Ingin Menginspirasi Bentuk Panggung New Normal Life
SURABAYA, Jawa Pos – Merasa karya puisi jarang ditampilkan, pegiat seni dan sastra Eko Rizal Fatikhin membuat visualisasi puisi. Dengan mengusung puisi Ke Mana Anak-Anak Itu karya Emha Ainun Nadjib, Ekofatt –panggilan akrab Eko Rizal Fatikhin– membuat karya yang menggabungkan sinematografi, musikalisasi, juga puisi itu sendiri.
Karya tersebut diberi judul Tabularasa. ”Artinya itu suatu ciptaan atau anak yang terlahir suci. Tapi, dalam pemilihan golongan, mereka nantinya akan jadi baik, dan jeleknya itu terserah mereka,” jelasnya saat dihubungi kemarin (1/6). Karya tersebut sebenarnya dia buat untuk menginspirasi para pegiat seni lain agar bisa terus berkarya dalam situasi apa pun. Termasuk di masa pandemi.
Tabularasa dia unggah lewat IG TV komunitasnya, Teater Kaki Langit, 31 Mei lalu. Dari situ, dia menunjukkan bahwa setiap orang bisa tetap berkarya meski berada di masa pandemi. Dibutuhkan waktu sekitar enam hari untuk membuat karya itu. Mulai memikirkan konsep, perekaman, hingga editing. ”Karya itu pun hanya saya kerjakan berdua dengan teman saya, Ahmad Saifur Rijal. Tapi, saya berharap karya itu bisa menjadi pembuka untuk menghadapi pementasan seni di masa baru yang akan datang. Yang mungkin semuanya akan serbavirtual,” jelasnya.
Dari situ, dia bersama temannya ingin sekali menginspirasi banyak pegiat seni untuk terus berkarya. ”Latar belakang lain sebenarnya karena kepikiran, kok anak-anak sekarang kurang geregetnya. Nggak hanya di Teater Kaki Langit, tapi yang lain juga. Padahal, di era digital sekarang seharusnya berkarya bisa lebih dieksplor lagi,” terangnya.
Namun, Ekofatt paham, mungkin kekurangan dari era digital saat ini adalah keharusan untuk punya skill mengedit maupun kamera yang oke. ”Tapi, justru kalau kayak gitu bisa jadi kesempatan kita buat merangkul para seniman digital buat kolaborasi,” sambungnya.

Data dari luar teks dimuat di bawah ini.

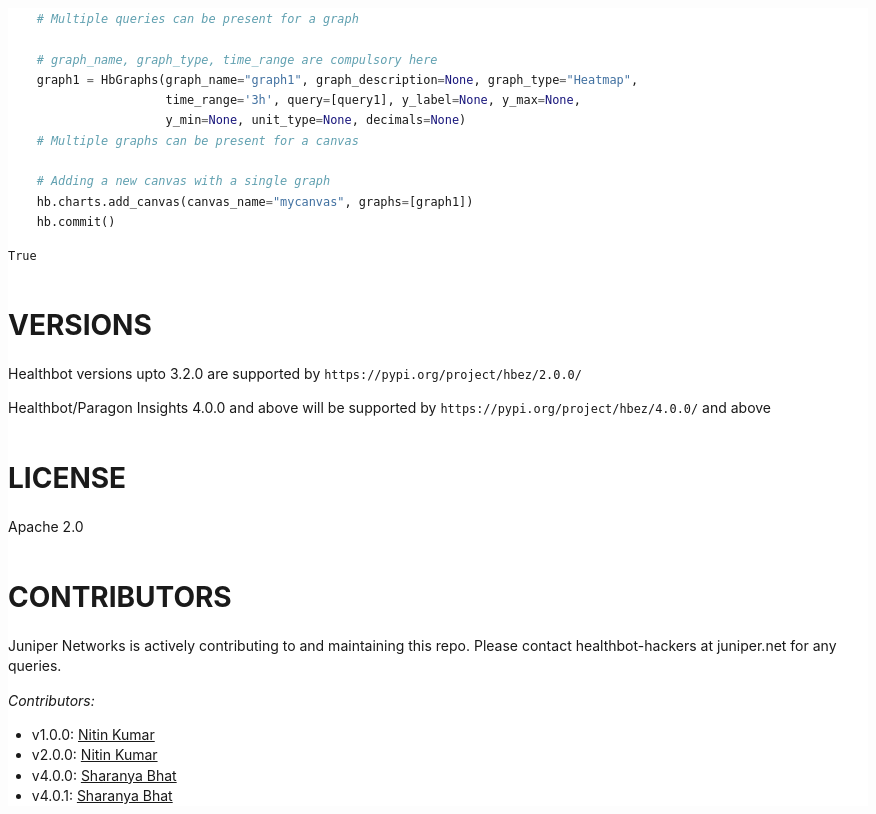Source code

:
 ```python
    # Multiple queries can be present for a graph

    # graph_name, graph_type, time_range are compulsory here
    graph1 = HbGraphs(graph_name="graph1", graph_description=None, graph_type="Heatmap",
                      time_range='3h', query=[query1], y_label=None, y_max=None,
                      y_min=None, unit_type=None, decimals=None)
    # Multiple graphs can be present for a canvas 
    
    # Adding a new canvas with a single graph
    hb.charts.add_canvas(canvas_name="mycanvas", graphs=[graph1])
    hb.commit()

```




    True

        
        
# VERSIONS

Healthbot versions upto 3.2.0 are supported by `https://pypi.org/project/hbez/2.0.0/`

Healthbot/Paragon Insights 4.0.0 and above will be supported by `https://pypi.org/project/hbez/4.0.0/` and above

# LICENSE

Apache 2.0

# CONTRIBUTORS

Juniper Networks is actively contributing to and maintaining this repo. Please contact healthbot-hackers at juniper.net for any queries.

*Contributors:*

* v1.0.0: [Nitin Kumar](https://github.com/vnitinv)
* v2.0.0: [Nitin Kumar](https://github.com/vnitinv)
* v4.0.0: [Sharanya Bhat](https://github.com/sharanyabhat)
* v4.0.1: [Sharanya Bhat](https://github.com/sharanyabhat)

Sementara itu, terkait dengan makna puisi yang dihadirkan dalam karya tersebut, dia ingin anak-anak milenial zaman sekarang bisa lebih gereget dalam berkarya. ”Puisi Ke Mana Anak-Anak Itu bila dimasukkan dalam sastra, anak-anak generasi sekarang itu seharusnya bisa berkarya lebih sangar lagi. Terlebih dengan kemajuan era digital saat ini,” ucap dia.

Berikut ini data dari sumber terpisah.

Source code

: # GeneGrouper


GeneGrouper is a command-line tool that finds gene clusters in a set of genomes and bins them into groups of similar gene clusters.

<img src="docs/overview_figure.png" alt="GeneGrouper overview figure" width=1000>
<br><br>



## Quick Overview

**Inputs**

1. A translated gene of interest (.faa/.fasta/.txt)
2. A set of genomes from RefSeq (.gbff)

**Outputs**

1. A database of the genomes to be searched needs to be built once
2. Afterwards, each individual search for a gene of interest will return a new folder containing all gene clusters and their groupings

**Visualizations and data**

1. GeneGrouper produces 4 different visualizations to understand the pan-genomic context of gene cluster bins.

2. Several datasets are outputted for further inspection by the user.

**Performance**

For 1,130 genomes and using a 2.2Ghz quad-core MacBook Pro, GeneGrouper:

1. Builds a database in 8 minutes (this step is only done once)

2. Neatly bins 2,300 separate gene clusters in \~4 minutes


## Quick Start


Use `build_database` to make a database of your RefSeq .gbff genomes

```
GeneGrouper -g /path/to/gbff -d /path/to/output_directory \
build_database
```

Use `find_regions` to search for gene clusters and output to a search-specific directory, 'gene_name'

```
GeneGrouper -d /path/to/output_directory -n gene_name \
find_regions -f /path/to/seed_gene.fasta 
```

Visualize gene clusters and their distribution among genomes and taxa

Namun, menurut pria alumnus Jurusan Pendidikan Bahasa Indonesia Unesa tersebut, kesempatan itu kurang mereka gunakan. ”Menurut saya, anak-anak sekarang lebih memanfaatkan era digital yang semakin maju untuk bermain saja. Masih kurang yang bereksplorasi dan berkarya,” imbuhnya.